═══ Information shown

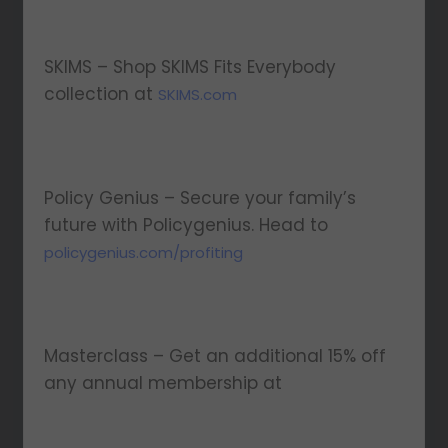
SKIMS – Shop SKIMS Fits Everybody
collection at
SKIMS.com
Policy Genius – Secure your family’s
future with Policygenius. Head to
policygenius.com/profiting
Masterclass – Get an additional 15% off
any annual membership at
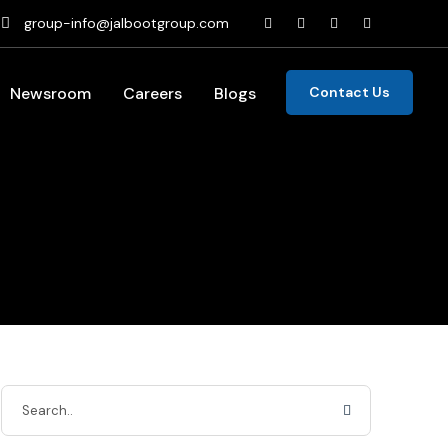
group-info@jalbootgroup.com
Newsroom
Careers
Blogs
Contact Us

══════

• _What is needed_: Rewrite the rows from the line with "group-info@jalbootgroup.com" through the end of the rows, replacing "Blogs" with "Articles" and leaving everything else unchanged.

• _Expected output_:
group-info@jalbootgroup.com
Newsroom
Careers
Articles
Contact Us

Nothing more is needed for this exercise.